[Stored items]
###

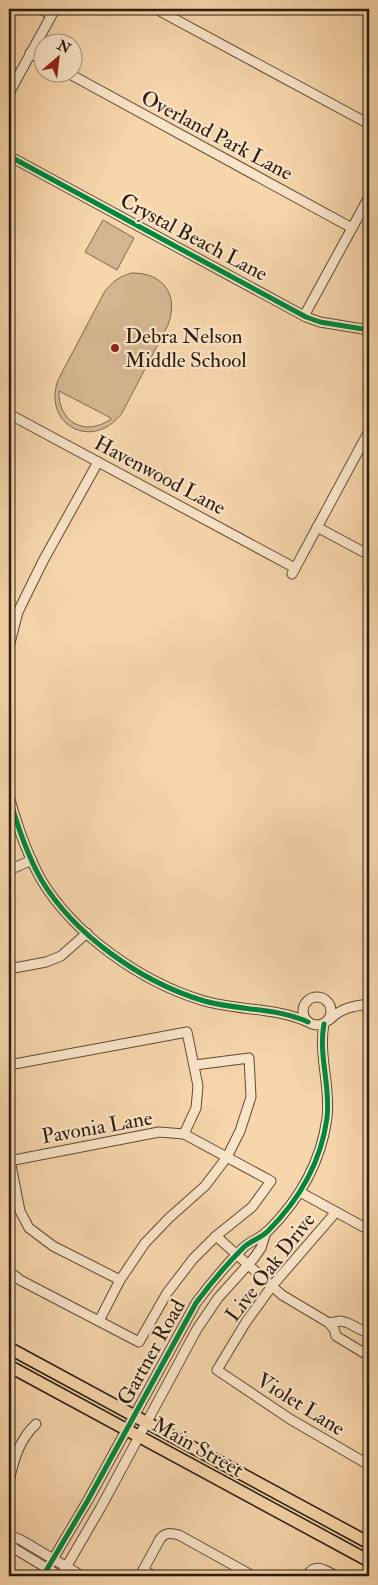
<svg xmlns="http://www.w3.org/2000/svg" width="378" height="1585" viewBox="0 0 378 1585" font-family="'IM FELL Double Pica',serif">
  <rect width="100%" height="100%" fill="#f7d6ab"/>
  <filter id="stains"><feTurbulence type="fractalNoise" baseFrequency=".004" numOctaves="4"/><feColorMatrix values="0 0 0 0 .2 0 0 0 0 .09 0 0 0 0 .02 0 0 0 .5 -.17"/></filter>
  <radialGradient id="worn" r=".72"><stop offset=".6" stop-color="#630" stop-opacity="0"/><stop offset="1" stop-color="#630" stop-opacity=".3"/></radialGradient>
  <!-- green -->
  <g fill="#d4b690" stroke="#7f684f" fill-rule="evenodd">
    <path d="M103,220L134,238L117,270L85,252Z"/>
    <path d="M132,273C164,273 179,295 168,325L122,413C93,452 42,425 58,380L105,291C113,281 120,276 132,273ZM59,391L111,418V419C86,437 58,423 59,391Z"/>
  </g>
  <g fill="none" stroke-linecap="round" stroke-linejoin="round">
    <!-- minor casing -->
    <g stroke="#5d4a35" stroke-width="11">
      <g id="minor">
        <path d="M41,9L51,15"/>
        <path d="M156,9L369,124"/>
        <path d="M363,9L369,12"/>
        <path d="M30,53L42,60"/>
        <path d="M66,72L352,228"/>
        <path d="M9,93L55,9"/>
        <path d="M9,156L306,317L320,322L369,330"/>
        <path d="M304,316L369,197"/>
        <path d="M9,414L295,568"/>
        <path d="M317,527L369,555"/>
        <path d="M292,574L369,431"/>
        <path d="M9,647L18,612L43,561L98,462"/>
        <path d="M9,796C17,825 27,855 42,881C75,935 140,981 201,1000C236,1011 276,1007 308,1022"/>
        <path d="M9,870L32,860"/>
        <path d="M9,969L46,962L61,956L87,933"/>
        <circle cx="317" cy="1011" r="14"/>
        <path d="M329,1020C341,1008 353,1006 369,1004"/>
        <path d="M9,1065L187,1032L198,1086L196,1108L184,1134"/>
        <path d="M10,1160L20,1211L29,1228L53,1246L120,1280"/>
        <path d="M9,1161L159,1132L184,1134L271,1181L252,1207L216,1236L193,1259L167,1293L139,1342L20,1280L9,1271"/>
        <path d="M300,1192L369,1230"/>
        <path d="M336,1212L272,1286L246,1322L217,1370L290,1419L369,1465"/>
        <path d="M216,1236L282,1295L329,1323L334,1329L336,1336L369,1356"/>
        <path d="M99,1321L120,1280L145,1243L169,1218L205,1186L227,1157L240,1131L251,1097L249,1058L195,1065"/>
        <path d="M329,1323L341,1321L348,1323L369,1334"/>
        <path d="M9,1481C14,1459 19,1440 36,1424"/>
        <path d="M9,1535L21,1540L82,1576"/>
        <path d="M9,1544L15,1549L60,1576"/>
        <path d="M143,1570L154,1576"/>
        <path d="M43,1576L88,1500L196,1303C210,1284 226,1265 243,1248C250,1241 261,1238 268,1231C299,1200 321,1162 327,1118C331,1087 318,1055 324,1024"/>
        <path d="M61,1576L101,1507L197,1329L218,1298L254,1258L261,1248L266,1232"/>
        <path d="M140,1576L160,1539C165,1532 171,1533 179,1535L253,1576"/>
        <path d="M307,1576C314,1562 325,1570 336,1576"/>
      </g>
    </g>
    <!-- major casing -->
    <g stroke="#2a1b0e" stroke-width="14">
      <g id="major">
        <path d="M9,1348L369,1543"/>
        <path d="M9,1366L369,1561"/>
      </g>
    </g>
    <!-- minor -->
    <use href="#minor" stroke="#fae4c8" stroke-width="9"/>
    <!-- major -->
    <use href="#major" stroke="#f7d6ab" stroke-width="11"/>
    <!-- cycleway casing -->
    <g stroke="#fae4c8" stroke-width="8">
      <g id="cycleway">
        <path d="M9,156L306,317L320,322L369,330"/>
        <path d="M9,796C17,825 27,855 42,881C75,935 140,981 201,1000C236,1011 276,1007 308,1022"/>
        <path d="M43,1576L88,1500L196,1303C210,1284 226,1265 243,1248C250,1241 261,1238 268,1231C299,1200 321,1162 327,1118C331,1087 318,1055 324,1024"/>
      </g>
    </g>
    <!-- cycleway -->
    <use href="#cycleway" stroke="#00873e" stroke-width="5"/>
  </g>
  <!-- markers -->
  <circle fill="#8f2418" stroke="#fae4c8" stroke-width="2" cx="115" cy="348" r="5"/>
  <g text-anchor="middle" stroke-width="4.5" stroke-linejoin="round" paint-order="stroke">
    <!-- street labels -->
    <g font-size="21" fill="#2a1b0e" stroke="#fae4c8">
      <text transform="translate(217 135) rotate(28)" y="7">Overland Park Lane</text>
      <text transform="translate(194 237) rotate(28)" y="7">Crystal Beach Lane</text>
      <text transform="translate(160 475) rotate(28)" y="7">Havenwood Lane</text>
      <text transform="translate(97 1127) rotate(-10)" y="7">Pavonia Lane</text>
      <text transform="translate(270 1267) rotate(-52)" y="7">Live Oak Drive</text>
      <text transform="translate(151 1352) rotate(-61)" y="7">Gartner Road</text>
      <text transform="translate(301 1404) rotate(32)" y="7">Violet Lane</text>
      <text transform="translate(198 1447) rotate(29)" y="7">Main Street</text>
    </g>
    <!-- poi labels -->
    <g font-size="21" fill="#2a1b0e" stroke="#fae4c8" text-anchor="start">
      <text x="125" y="343">Debra Nelson<tspan x="125" dy="24">Middle School</tspan></text>
    </g>
  </g>
  <!-- margin -->
  <rect width="378" height="1585" fill="none" stroke="#f7d6ab" stroke-width="30"/>
  <rect x="10" y="10" width="358" height="1565" fill="none" stroke="#2a1b0e" stroke-width="2.5"/>
  <rect x="15" y="15" width="348" height="1555" fill="none" stroke="#2a1b0e"/>
  <!-- north arrow -->
  <g transform="translate(58 58) rotate(28)"><circle r="24" fill="#fae4c8" stroke="#a7947e"/>
  <path d="M0-4L9 19L0 12L-9 19Z" fill="#8f2418"/>
  <text y="-8" font-size="14" font-weight="bold" text-anchor="middle" fill="#2a1b0e">N</text>
  </g>
  <rect width="100%" height="100%" filter="url(#stains)"/>
  <rect width="100%" height="100%" fill="url(#worn)"/>
</svg>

###

Exclude the pictures and transcribe all of the entries exactly.

Result below:
<svg xmlns="http://www.w3.org/2000/svg" width="378" height="1585" viewBox="0 0 378 1585" font-family="'IM FELL Double Pica',serif">
  <rect width="100%" height="100%" fill="#f7d6ab"/>
  <filter id="stains"><feTurbulence type="fractalNoise" baseFrequency=".004" numOctaves="4"/><feColorMatrix values="0 0 0 0 .2 0 0 0 0 .09 0 0 0 0 .02 0 0 0 .5 -.17"/></filter>
  <radialGradient id="worn" r=".72"><stop offset=".6" stop-color="#630" stop-opacity="0"/><stop offset="1" stop-color="#630" stop-opacity=".3"/></radialGradient>
  <!-- green -->
  <g fill="#d4b690" stroke="#7f684f" fill-rule="evenodd">
    <path d="M103,220L134,238L117,270L85,252Z"/>
    <path d="M132,273C164,273 179,295 168,325L122,413C93,452 42,425 58,380L105,291C113,281 120,276 132,273ZM59,391L111,418V419C86,437 58,423 59,391Z"/>
  </g>
  <g fill="none" stroke-linecap="round" stroke-linejoin="round">
    <!-- minor casing -->
    <g stroke="#5d4a35" stroke-width="11">
      <g id="minor">
        <path d="M41,9L51,15"/>
        <path d="M156,9L369,124"/>
        <path d="M363,9L369,12"/>
        <path d="M30,53L42,60"/>
        <path d="M66,72L352,228"/>
        <path d="M9,93L55,9"/>
        <path d="M9,156L306,317L320,322L369,330"/>
        <path d="M304,316L369,197"/>
        <path d="M9,414L295,568"/>
        <path d="M317,527L369,555"/>
        <path d="M292,574L369,431"/>
        <path d="M9,647L18,612L43,561L98,462"/>
        <path d="M9,796C17,825 27,855 42,881C75,935 140,981 201,1000C236,1011 276,1007 308,1022"/>
        <path d="M9,870L32,860"/>
        <path d="M9,969L46,962L61,956L87,933"/>
        <circle cx="317" cy="1011" r="14"/>
        <path d="M329,1020C341,1008 353,1006 369,1004"/>
        <path d="M9,1065L187,1032L198,1086L196,1108L184,1134"/>
        <path d="M10,1160L20,1211L29,1228L53,1246L120,1280"/>
        <path d="M9,1161L159,1132L184,1134L271,1181L252,1207L216,1236L193,1259L167,1293L139,1342L20,1280L9,1271"/>
        <path d="M300,1192L369,1230"/>
        <path d="M336,1212L272,1286L246,1322L217,1370L290,1419L369,1465"/>
        <path d="M216,1236L282,1295L329,1323L334,1329L336,1336L369,1356"/>
        <path d="M99,1321L120,1280L145,1243L169,1218L205,1186L227,1157L240,1131L251,1097L249,1058L195,1065"/>
        <path d="M329,1323L341,1321L348,1323L369,1334"/>
        <path d="M9,1481C14,1459 19,1440 36,1424"/>
        <path d="M9,1535L21,1540L82,1576"/>
        <path d="M9,1544L15,1549L60,1576"/>
        <path d="M143,1570L154,1576"/>
        <path d="M43,1576L88,1500L196,1303C210,1284 226,1265 243,1248C250,1241 261,1238 268,1231C299,1200 321,1162 327,1118C331,1087 318,1055 324,1024"/>
        <path d="M61,1576L101,1507L197,1329L218,1298L254,1258L261,1248L266,1232"/>
        <path d="M140,1576L160,1539C165,1532 171,1533 179,1535L253,1576"/>
        <path d="M307,1576C314,1562 325,1570 336,1576"/>
      </g>
    </g>
    <!-- major casing -->
    <g stroke="#2a1b0e" stroke-width="14">
      <g id="major">
        <path d="M9,1348L369,1543"/>
        <path d="M9,1366L369,1561"/>
      </g>
    </g>
    <!-- minor -->
    <use href="#minor" stroke="#fae4c8" stroke-width="9"/>
    <!-- major -->
    <use href="#major" stroke="#f7d6ab" stroke-width="11"/>
    <!-- cycleway casing -->
    <g stroke="#fae4c8" stroke-width="8">
      <g id="cycleway">
        <path d="M9,156L306,317L320,322L369,330"/>
        <path d="M9,796C17,825 27,855 42,881C75,935 140,981 201,1000C236,1011 276,1007 308,1022"/>
        <path d="M43,1576L88,1500L196,1303C210,1284 226,1265 243,1248C250,1241 261,1238 268,1231C299,1200 321,1162 327,1118C331,1087 318,1055 324,1024"/>
      </g>
    </g>
    <!-- cycleway -->
    <use href="#cycleway" stroke="#00873e" stroke-width="5"/>
  </g>
  <!-- markers -->
  <circle fill="#8f2418" stroke="#fae4c8" stroke-width="2" cx="115" cy="348" r="5"/>
  <g text-anchor="middle" stroke-width="4.5" stroke-linejoin="round" paint-order="stroke">
    <!-- street labels -->
    <g font-size="21" fill="#2a1b0e" stroke="#fae4c8">
      <text transform="translate(217 135) rotate(28)" y="7">Overland Park Lane</text>
      <text transform="translate(194 237) rotate(28)" y="7">Crystal Beach Lane</text>
      <text transform="translate(160 475) rotate(28)" y="7">Havenwood Lane</text>
      <text transform="translate(97 1127) rotate(-10)" y="7">Pavonia Lane</text>
      <text transform="translate(270 1267) rotate(-52)" y="7">Live Oak Drive</text>
      <text transform="translate(151 1352) rotate(-61)" y="7">Gartner Road</text>
      <text transform="translate(301 1404) rotate(32)" y="7">Violet Lane</text>
      <text transform="translate(198 1447) rotate(29)" y="7">Main Street</text>
    </g>
    <!-- poi labels -->
    <g font-size="21" fill="#2a1b0e" stroke="#fae4c8" text-anchor="start">
      <text x="125" y="343">Debra Nelson<tspan x="125" dy="24">Middle School</tspan></text>
    </g>
  </g>
  <!-- margin -->
  <rect width="378" height="1585" fill="none" stroke="#f7d6ab" stroke-width="30"/>
  <rect x="10" y="10" width="358" height="1565" fill="none" stroke="#2a1b0e" stroke-width="2.5"/>
  <rect x="15" y="15" width="348" height="1555" fill="none" stroke="#2a1b0e"/>
  <!-- north arrow -->
  <g transform="translate(58 58) rotate(28)"><circle r="24" fill="#fae4c8" stroke="#a7947e"/>
  <path d="M0-4L9 19L0 12L-9 19Z" fill="#8f2418"/>
  <text y="-8" font-size="14" font-weight="bold" text-anchor="middle" fill="#2a1b0e">N</text>
  </g>
  <rect width="100%" height="100%" filter="url(#stains)"/>
  <rect width="100%" height="100%" fill="url(#worn)"/>
</svg>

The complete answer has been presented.